WHAT IS BEING ASKED: The following data has a line with "X009431Y009719D01*" and a line with "X006975Y011243D01*". Write out exactly those lines and all the lines between them.

(Machine-readable hardware designs)
++++++++++++++++++++
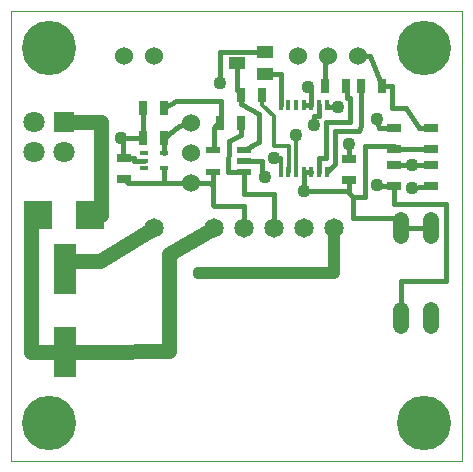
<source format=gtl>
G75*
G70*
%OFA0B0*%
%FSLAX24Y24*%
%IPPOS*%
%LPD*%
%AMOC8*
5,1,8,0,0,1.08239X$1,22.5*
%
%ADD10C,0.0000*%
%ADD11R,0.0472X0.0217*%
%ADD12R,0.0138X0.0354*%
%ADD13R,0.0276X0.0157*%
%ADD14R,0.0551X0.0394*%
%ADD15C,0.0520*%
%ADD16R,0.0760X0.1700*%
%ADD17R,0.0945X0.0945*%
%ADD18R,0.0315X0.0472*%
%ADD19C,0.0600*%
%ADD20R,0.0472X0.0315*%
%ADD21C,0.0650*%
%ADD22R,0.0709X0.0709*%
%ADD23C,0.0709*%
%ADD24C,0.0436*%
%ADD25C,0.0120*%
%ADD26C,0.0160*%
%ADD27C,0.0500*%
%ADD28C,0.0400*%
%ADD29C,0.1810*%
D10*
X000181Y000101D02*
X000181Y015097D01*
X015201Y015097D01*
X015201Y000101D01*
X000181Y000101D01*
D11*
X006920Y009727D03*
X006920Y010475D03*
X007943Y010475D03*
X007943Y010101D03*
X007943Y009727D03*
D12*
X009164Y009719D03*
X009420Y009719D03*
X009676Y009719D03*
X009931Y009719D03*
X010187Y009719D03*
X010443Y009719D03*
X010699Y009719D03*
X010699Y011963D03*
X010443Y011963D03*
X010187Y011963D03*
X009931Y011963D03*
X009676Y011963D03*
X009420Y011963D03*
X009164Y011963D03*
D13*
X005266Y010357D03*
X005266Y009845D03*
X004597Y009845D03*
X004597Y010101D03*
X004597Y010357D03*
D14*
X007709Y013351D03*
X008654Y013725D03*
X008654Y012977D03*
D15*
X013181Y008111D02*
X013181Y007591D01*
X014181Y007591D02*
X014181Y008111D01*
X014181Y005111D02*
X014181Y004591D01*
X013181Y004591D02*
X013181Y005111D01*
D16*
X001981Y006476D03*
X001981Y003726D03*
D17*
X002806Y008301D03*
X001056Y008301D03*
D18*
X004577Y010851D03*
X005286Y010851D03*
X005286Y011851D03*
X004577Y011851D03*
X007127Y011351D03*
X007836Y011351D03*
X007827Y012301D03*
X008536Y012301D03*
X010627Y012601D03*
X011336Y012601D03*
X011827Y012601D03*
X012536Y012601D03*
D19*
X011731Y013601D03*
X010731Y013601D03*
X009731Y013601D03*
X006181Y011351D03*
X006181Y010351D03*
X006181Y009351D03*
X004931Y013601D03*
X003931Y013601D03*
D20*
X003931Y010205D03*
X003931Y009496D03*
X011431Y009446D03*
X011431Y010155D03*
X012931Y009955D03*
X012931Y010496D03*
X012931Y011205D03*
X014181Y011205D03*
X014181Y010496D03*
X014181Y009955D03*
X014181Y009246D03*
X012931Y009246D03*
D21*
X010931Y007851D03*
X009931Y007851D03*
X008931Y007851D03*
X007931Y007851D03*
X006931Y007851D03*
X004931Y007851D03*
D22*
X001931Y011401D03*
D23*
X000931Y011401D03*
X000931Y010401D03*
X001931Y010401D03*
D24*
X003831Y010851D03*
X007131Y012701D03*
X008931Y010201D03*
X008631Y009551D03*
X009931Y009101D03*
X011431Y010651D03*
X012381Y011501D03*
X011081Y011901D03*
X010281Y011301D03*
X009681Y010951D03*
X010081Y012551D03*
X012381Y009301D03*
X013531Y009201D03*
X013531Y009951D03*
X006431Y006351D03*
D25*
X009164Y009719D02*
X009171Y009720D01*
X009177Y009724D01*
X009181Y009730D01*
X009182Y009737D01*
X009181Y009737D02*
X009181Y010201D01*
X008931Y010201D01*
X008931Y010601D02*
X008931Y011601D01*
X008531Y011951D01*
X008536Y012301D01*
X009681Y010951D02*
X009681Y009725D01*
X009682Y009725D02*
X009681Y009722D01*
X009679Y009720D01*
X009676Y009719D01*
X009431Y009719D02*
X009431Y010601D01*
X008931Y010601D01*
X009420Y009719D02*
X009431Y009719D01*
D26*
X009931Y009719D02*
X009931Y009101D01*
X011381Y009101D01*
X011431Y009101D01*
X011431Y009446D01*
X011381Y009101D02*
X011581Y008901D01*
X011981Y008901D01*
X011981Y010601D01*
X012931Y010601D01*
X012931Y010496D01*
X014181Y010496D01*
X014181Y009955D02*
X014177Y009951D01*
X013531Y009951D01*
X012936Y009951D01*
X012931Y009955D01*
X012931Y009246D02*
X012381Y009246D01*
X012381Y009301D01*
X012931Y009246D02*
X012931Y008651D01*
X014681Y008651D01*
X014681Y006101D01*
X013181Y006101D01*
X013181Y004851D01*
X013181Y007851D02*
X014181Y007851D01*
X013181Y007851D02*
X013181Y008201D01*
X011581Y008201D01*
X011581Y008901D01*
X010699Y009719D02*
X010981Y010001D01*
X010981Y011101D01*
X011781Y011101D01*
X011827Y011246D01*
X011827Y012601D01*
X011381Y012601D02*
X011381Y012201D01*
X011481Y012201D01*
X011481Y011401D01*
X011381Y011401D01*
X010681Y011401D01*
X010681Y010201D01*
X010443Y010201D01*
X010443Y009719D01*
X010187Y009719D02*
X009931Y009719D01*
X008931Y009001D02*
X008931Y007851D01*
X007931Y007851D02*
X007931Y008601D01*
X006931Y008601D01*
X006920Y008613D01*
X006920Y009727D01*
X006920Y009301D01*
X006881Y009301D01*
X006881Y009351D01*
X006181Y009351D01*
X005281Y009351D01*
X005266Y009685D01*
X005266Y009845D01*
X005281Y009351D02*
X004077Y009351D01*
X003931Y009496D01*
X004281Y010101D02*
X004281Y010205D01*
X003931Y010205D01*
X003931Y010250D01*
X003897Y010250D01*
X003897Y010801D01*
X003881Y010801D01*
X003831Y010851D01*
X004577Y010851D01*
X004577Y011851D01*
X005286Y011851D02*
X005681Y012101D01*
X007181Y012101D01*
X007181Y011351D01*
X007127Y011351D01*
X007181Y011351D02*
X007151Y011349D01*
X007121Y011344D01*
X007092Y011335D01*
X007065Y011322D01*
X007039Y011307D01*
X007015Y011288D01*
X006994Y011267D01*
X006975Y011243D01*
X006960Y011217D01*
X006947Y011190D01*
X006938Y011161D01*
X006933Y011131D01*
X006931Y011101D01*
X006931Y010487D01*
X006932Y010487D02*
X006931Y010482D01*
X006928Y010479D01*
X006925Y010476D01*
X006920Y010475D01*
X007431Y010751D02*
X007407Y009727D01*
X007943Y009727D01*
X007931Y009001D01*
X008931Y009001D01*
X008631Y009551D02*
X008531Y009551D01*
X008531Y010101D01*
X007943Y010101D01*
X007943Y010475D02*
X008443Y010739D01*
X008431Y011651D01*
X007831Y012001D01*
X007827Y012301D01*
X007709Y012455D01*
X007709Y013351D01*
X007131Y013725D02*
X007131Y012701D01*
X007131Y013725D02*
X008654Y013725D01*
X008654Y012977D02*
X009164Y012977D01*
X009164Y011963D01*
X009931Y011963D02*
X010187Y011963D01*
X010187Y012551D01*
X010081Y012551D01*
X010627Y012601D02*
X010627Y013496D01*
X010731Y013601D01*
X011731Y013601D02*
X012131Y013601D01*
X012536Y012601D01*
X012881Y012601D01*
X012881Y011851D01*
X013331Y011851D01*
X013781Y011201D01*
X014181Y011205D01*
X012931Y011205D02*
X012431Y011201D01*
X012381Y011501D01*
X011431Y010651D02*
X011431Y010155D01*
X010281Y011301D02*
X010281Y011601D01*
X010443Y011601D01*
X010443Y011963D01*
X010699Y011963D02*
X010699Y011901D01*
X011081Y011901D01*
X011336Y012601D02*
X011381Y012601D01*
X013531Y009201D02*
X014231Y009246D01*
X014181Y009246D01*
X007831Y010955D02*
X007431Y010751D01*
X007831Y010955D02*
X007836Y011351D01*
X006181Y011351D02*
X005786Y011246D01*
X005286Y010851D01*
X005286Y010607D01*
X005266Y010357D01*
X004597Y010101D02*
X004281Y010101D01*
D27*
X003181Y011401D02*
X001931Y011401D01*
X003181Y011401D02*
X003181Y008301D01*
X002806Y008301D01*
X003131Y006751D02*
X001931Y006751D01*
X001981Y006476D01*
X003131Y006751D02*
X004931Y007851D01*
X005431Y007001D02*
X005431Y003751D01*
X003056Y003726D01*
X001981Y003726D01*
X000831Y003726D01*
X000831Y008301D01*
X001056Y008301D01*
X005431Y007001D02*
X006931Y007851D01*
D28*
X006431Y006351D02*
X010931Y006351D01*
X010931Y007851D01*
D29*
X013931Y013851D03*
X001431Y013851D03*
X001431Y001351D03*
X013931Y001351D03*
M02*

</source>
++++++++++++++++++++
ANSWER SPACE:
X009431Y009719D01*
D26*
X009931Y009719D02*
X009931Y009101D01*
X011381Y009101D01*
X011431Y009101D01*
X011431Y009446D01*
X011381Y009101D02*
X011581Y008901D01*
X011981Y008901D01*
X011981Y010601D01*
X012931Y010601D01*
X012931Y010496D01*
X014181Y010496D01*
X014181Y009955D02*
X014177Y009951D01*
X013531Y009951D01*
X012936Y009951D01*
X012931Y009955D01*
X012931Y009246D02*
X012381Y009246D01*
X012381Y009301D01*
X012931Y009246D02*
X012931Y008651D01*
X014681Y008651D01*
X014681Y006101D01*
X013181Y006101D01*
X013181Y004851D01*
X013181Y007851D02*
X014181Y007851D01*
X013181Y007851D02*
X013181Y008201D01*
X011581Y008201D01*
X011581Y008901D01*
X010699Y009719D02*
X010981Y010001D01*
X010981Y011101D01*
X011781Y011101D01*
X011827Y011246D01*
X011827Y012601D01*
X011381Y012601D02*
X011381Y012201D01*
X011481Y012201D01*
X011481Y011401D01*
X011381Y011401D01*
X010681Y011401D01*
X010681Y010201D01*
X010443Y010201D01*
X010443Y009719D01*
X010187Y009719D02*
X009931Y009719D01*
X008931Y009001D02*
X008931Y007851D01*
X007931Y007851D02*
X007931Y008601D01*
X006931Y008601D01*
X006920Y008613D01*
X006920Y009727D01*
X006920Y009301D01*
X006881Y009301D01*
X006881Y009351D01*
X006181Y009351D01*
X005281Y009351D01*
X005266Y009685D01*
X005266Y009845D01*
X005281Y009351D02*
X004077Y009351D01*
X003931Y009496D01*
X004281Y010101D02*
X004281Y010205D01*
X003931Y010205D01*
X003931Y010250D01*
X003897Y010250D01*
X003897Y010801D01*
X003881Y010801D01*
X003831Y010851D01*
X004577Y010851D01*
X004577Y011851D01*
X005286Y011851D02*
X005681Y012101D01*
X007181Y012101D01*
X007181Y011351D01*
X007127Y011351D01*
X007181Y011351D02*
X007151Y011349D01*
X007121Y011344D01*
X007092Y011335D01*
X007065Y011322D01*
X007039Y011307D01*
X007015Y011288D01*
X006994Y011267D01*
X006975Y011243D01*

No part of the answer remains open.